A part-time tutor, shot in the neck and killed. A journalist and young father, felled by a bullet to the head. A shopkeeper’s son, also fatally shot in the head.
When Bangladesh’s near-total communications blackout was partially lifted last week after a vicious crackdown on a student-led protest, one of the first things to emerge online was a digital yearbook of the dead.
It put names and faces to days of carnage unleashed by government forces seeking to quell what had begun as a peaceful demonstration against quotas that reserve sought-after government jobs for specific groups.

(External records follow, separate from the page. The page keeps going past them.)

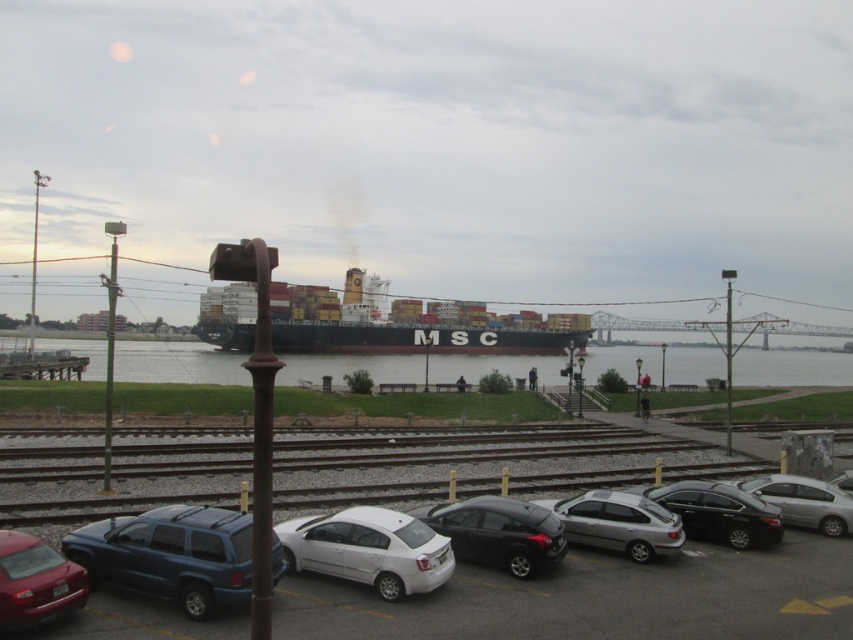
This screenshot has width=853, height=640. Describe the element at coordinates (498, 532) in the screenshot. I see `shiny black hatchback at center` at that location.

Does point (424, 509) lie behind point (41, 547)?

Yes, point (424, 509) is farther from viewer.

Which is in front, point (469, 522) or point (86, 580)?

Point (86, 580) is more forward.

Image resolution: width=853 pixels, height=640 pixels. What are the coordinates of `shiny black hatchback at center` in the screenshot? It's located at (498, 532).

Can you confirm if clear water at center is taller than matte red sedan at lower left?

Yes, clear water at center is taller than matte red sedan at lower left.

Can you confirm if clear water at center is positioned below matte red sedan at lower left?

Indeed, clear water at center is positioned under matte red sedan at lower left.

Is point (642, 355) positioned behind point (42, 548)?

Yes, point (642, 355) is behind point (42, 548).

At what (x,y) coordinates should I click in order to perform the action: click on clear water at center. Please return your answer as a coordinate pair (x, y). The height and width of the screenshot is (640, 853). Looking at the image, I should click on (177, 364).

Can you confirm if metallic silver car at lower center is bigger than matte red sedan at lower left?

Correct, metallic silver car at lower center is larger in size than matte red sedan at lower left.

Is metallic silver car at lower center to the right of matte red sedan at lower left from the viewer's perspective?

Correct, you'll find metallic silver car at lower center to the right of matte red sedan at lower left.

Between point (100, 604) and point (47, 618), which one is positioned in front?

Point (47, 618) is more forward.

Where is `metallic silver car at lower center`? The height and width of the screenshot is (640, 853). metallic silver car at lower center is located at coordinates (599, 600).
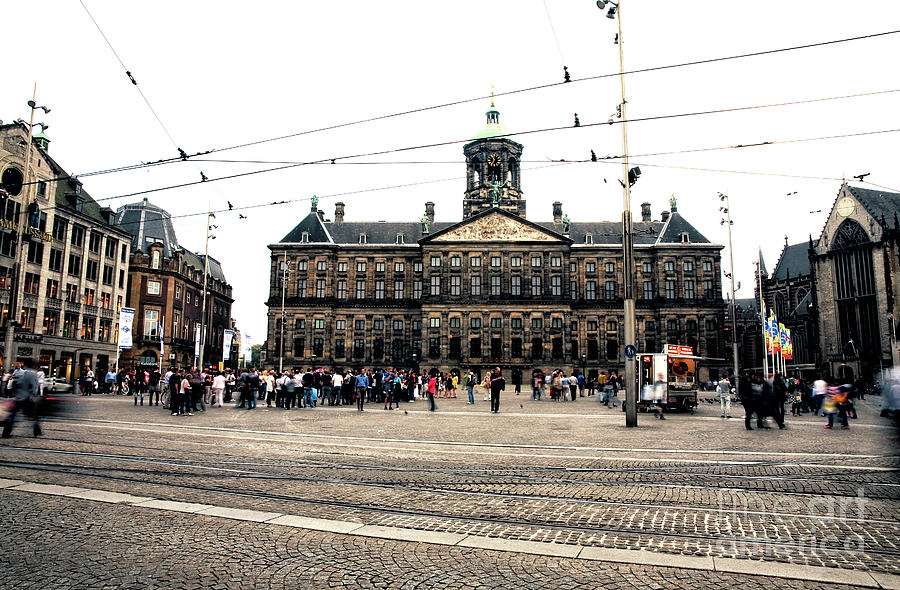
Find the location of a particular element. clock is located at coordinates (493, 157).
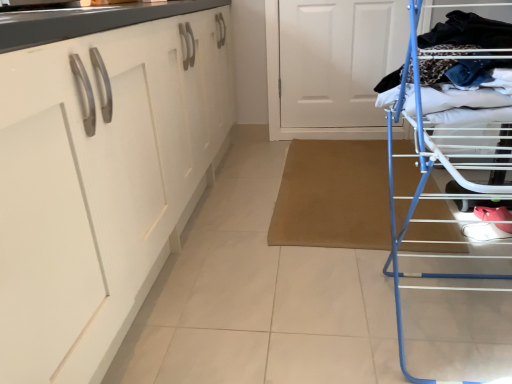
Where is `vacant space underneath blue metal drying rack at right (from a real-world perspective)`? vacant space underneath blue metal drying rack at right (from a real-world perspective) is located at coordinates (459, 326).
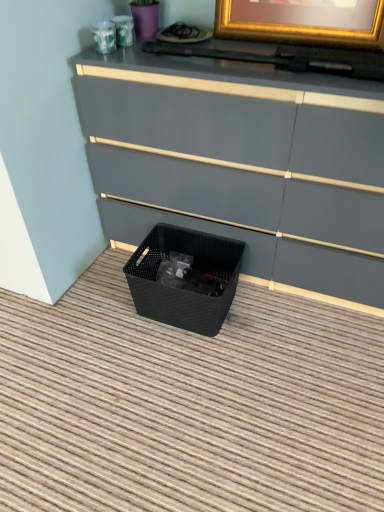
Question: Is matte black storage bin at lower left bigger than black woven basket at lower center?

Choices:
 (A) no
 (B) yes

Answer: (B)

Question: Is matte black storage bin at lower left at the left side of black woven basket at lower center?

Choices:
 (A) yes
 (B) no

Answer: (B)

Question: Considering the relative sizes of matte black storage bin at lower left and black woven basket at lower center in the image provided, is matte black storage bin at lower left shorter than black woven basket at lower center?

Choices:
 (A) no
 (B) yes

Answer: (A)

Question: Is matte black storage bin at lower left positioned with its back to black woven basket at lower center?

Choices:
 (A) yes
 (B) no

Answer: (B)

Question: Considering the relative sizes of matte black storage bin at lower left and black woven basket at lower center in the image provided, is matte black storage bin at lower left wider than black woven basket at lower center?

Choices:
 (A) no
 (B) yes

Answer: (B)

Question: Is matte black storage bin at lower left thinner than black woven basket at lower center?

Choices:
 (A) no
 (B) yes

Answer: (A)

Question: Is black woven basket at lower center facing away from matte black storage bin at lower left?

Choices:
 (A) yes
 (B) no

Answer: (A)

Question: From the image's perspective, is black woven basket at lower center on matte black storage bin at lower left?

Choices:
 (A) no
 (B) yes

Answer: (A)

Question: Does black woven basket at lower center contain matte black storage bin at lower left?

Choices:
 (A) no
 (B) yes

Answer: (A)

Question: Is black woven basket at lower center touching matte black storage bin at lower left?

Choices:
 (A) no
 (B) yes

Answer: (A)

Question: Is the position of black woven basket at lower center more distant than that of matte black storage bin at lower left?

Choices:
 (A) yes
 (B) no

Answer: (A)

Question: Would you consider black woven basket at lower center to be distant from matte black storage bin at lower left?

Choices:
 (A) yes
 (B) no

Answer: (B)

Question: In the image, is black woven basket at lower center positioned in front of or behind matte black storage bin at lower left?

Choices:
 (A) front
 (B) behind

Answer: (B)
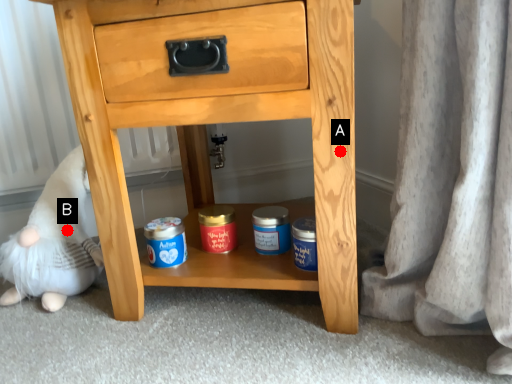
Question: Two points are circled on the image, labeled by A and B beside each circle. Which point is closer to the camera?

Choices:
 (A) A is closer
 (B) B is closer

Answer: (A)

Conservative estimates put the death toll at near 200. Thousands were injured; in one hospital in the capital, Dhaka, alone, more than 250 people required eye surgeries after being shot in the face by pellets or rubber bullets.

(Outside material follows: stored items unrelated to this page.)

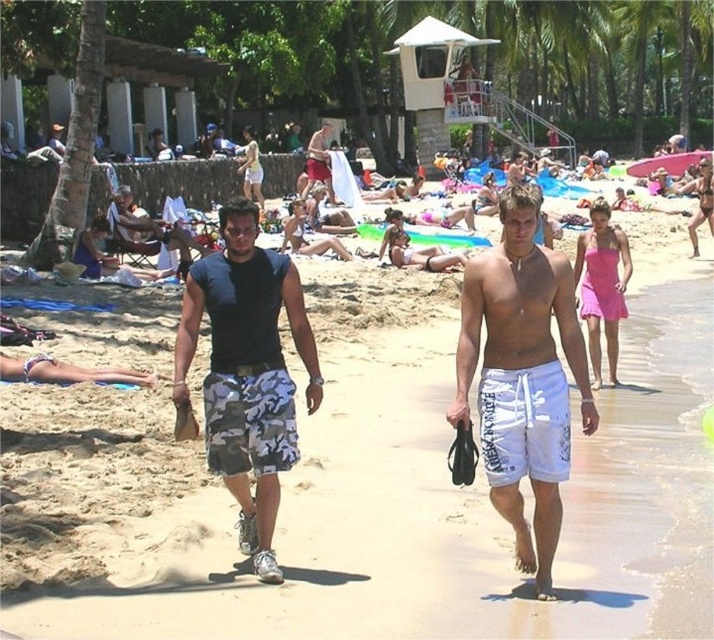
Which is in front, point (486, 266) or point (326, 161)?

Point (486, 266) is in front.

What do you see at coordinates (522, 376) in the screenshot? I see `white cotton shorts at center` at bounding box center [522, 376].

Between point (491, 291) and point (318, 129), which one is positioned behind?

Point (318, 129)

Where is `white cotton shorts at center`? white cotton shorts at center is located at coordinates (522, 376).

Does white cotton shorts at center have a lesser width compared to camo fabric shorts at center?

Yes, white cotton shorts at center is thinner than camo fabric shorts at center.

Which is in front, point (518, 348) or point (183, 403)?

Point (518, 348) is more forward.

Between point (548, 488) and point (248, 339), which one is positioned behind?

The point (248, 339) is behind.

In order to click on white cotton shorts at center in this screenshot , I will do `click(522, 376)`.

Between camo fabric shorts at center and camouflage shorts at center, which one is positioned lower?

Positioned lower is camo fabric shorts at center.

Which is behind, point (233, 420) or point (326, 138)?

The point (326, 138) is more distant.

Where is `camo fabric shorts at center`? The width and height of the screenshot is (714, 640). camo fabric shorts at center is located at coordinates (246, 371).

Find the location of a particular element. camo fabric shorts at center is located at coordinates (246, 371).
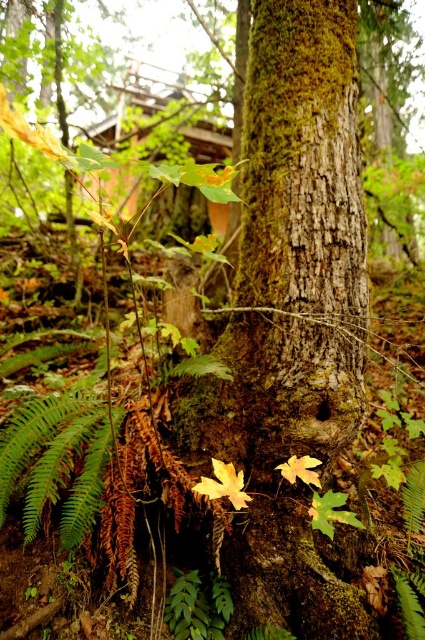
You are standing at the center of the forest scene. There is a green glossy fern at lower left. Can you see the wooden structure in the midground from your current position?

The green glossy fern at lower left is at point (56,460), so yes, you can see the wooden structure in the midground from your current position because the fern is located at the lower left and the wooden structure is in the midground, which is further back and not obstructed by the fern.

You are standing in the forest scene and want to reach both points marked in the image. Which point, point [221,472] or point [300,461], will you encounter first as you move forward?

Point [221,472] is closer to the camera than point [300,461], so you will encounter point [221,472] first as you move forward.

You are a hiker who wants to place a small marker between the green glossy fern at lower left and the yellow matte maple leaf at center. Which direction should you walk from the fern to reach the spot where you can place the marker between them?

To place the marker between the green glossy fern at lower left and the yellow matte maple leaf at center, you should walk to the right from the fern since the fern is positioned to the left of the maple leaf.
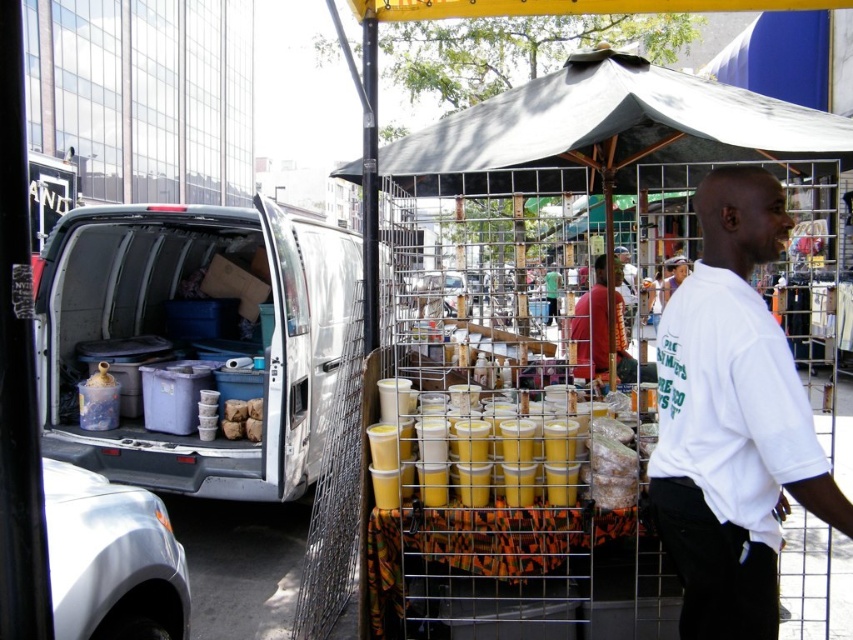
Question: Does matte plastic containers at rear have a greater width compared to orange fabric shirt at center?

Choices:
 (A) yes
 (B) no

Answer: (A)

Question: From the image, what is the correct spatial relationship of white cotton t-shirt at center in relation to yellow plastic cups at center?

Choices:
 (A) right
 (B) left

Answer: (A)

Question: Observing the image, what is the correct spatial positioning of white cotton t-shirt at center in reference to white t-shirt at center?

Choices:
 (A) right
 (B) left

Answer: (B)

Question: Which object appears farthest from the camera in this image?

Choices:
 (A) white t-shirt at center
 (B) orange fabric shirt at center
 (C) yellow plastic cups at center
 (D) white cotton t-shirt at center

Answer: (A)

Question: Which point appears farthest from the camera in this image?

Choices:
 (A) (654, 467)
 (B) (682, 256)
 (C) (556, 488)
 (D) (602, 260)

Answer: (B)

Question: Among these objects, which one is farthest from the camera?

Choices:
 (A) matte plastic containers at rear
 (B) white t-shirt at center
 (C) white cotton t-shirt at center
 (D) orange fabric shirt at center

Answer: (B)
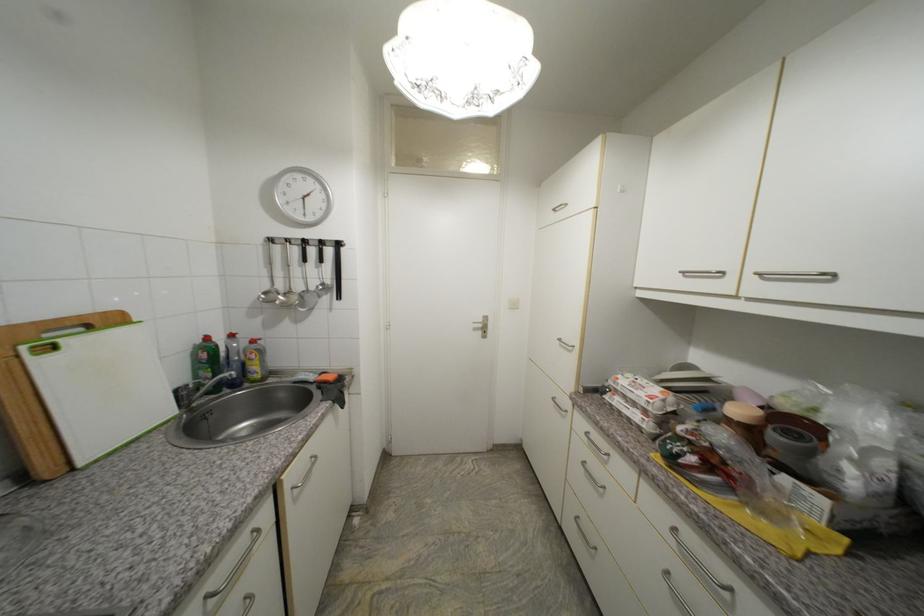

Most of the victims were young, in their 20s. They had been brought together on the streets by the bleak prospects of a stagnating economy. They were also fueled by anger at what they saw as government corruption, cronyism and impunity, as the country’s leaders dismissed their demand for a merit-based distribution of jobs.
Among the dead:
Hridoy Chandra Tarua, 23, was finishing a history degree and working as a tutor. His father is a carpenter, his mother a housemaid. On the days he returned home from college, he would wash clothes for his mother, grind spices on a stone slab and tell her it was just a matter of time before he got a job that would help ease her toil.
Hasan Mehdi, 35, was one of at least three journalists killed. He leaves behind his wife and two young daughters, the oldest a little over 3 years old. “My little daughter has just learned how to say ‘Abu, Abu,’” his wife, Farhana Islam Poppy, said, referring to the word for “father.” “My daughters will never get to know who their dad really was.”
Mahmudul Rahman Shoikot, 20, was closing his family’s shop when the crackdown began. He was killed when he rushed to help some injured students, his sister, Sabrina Shabonti, said. At 6-foot-3, he towered over his two sisters, who teased him for how easily and profusely he would sweat during the hours he spent in the sun playing cricket. “When they went to bury him, he was so tall they struggled to fit him into the grave,” Ms. Shabonti said.
For the families of the victims, the immediate task after their deaths was to piece together what had happened to them, to search for their bodies when the phones were down and a curfew restricted movement, and to carry out last rites as the government was trying to hide the toll, bury the evidence and prevent gatherings that could perpetuate the anger.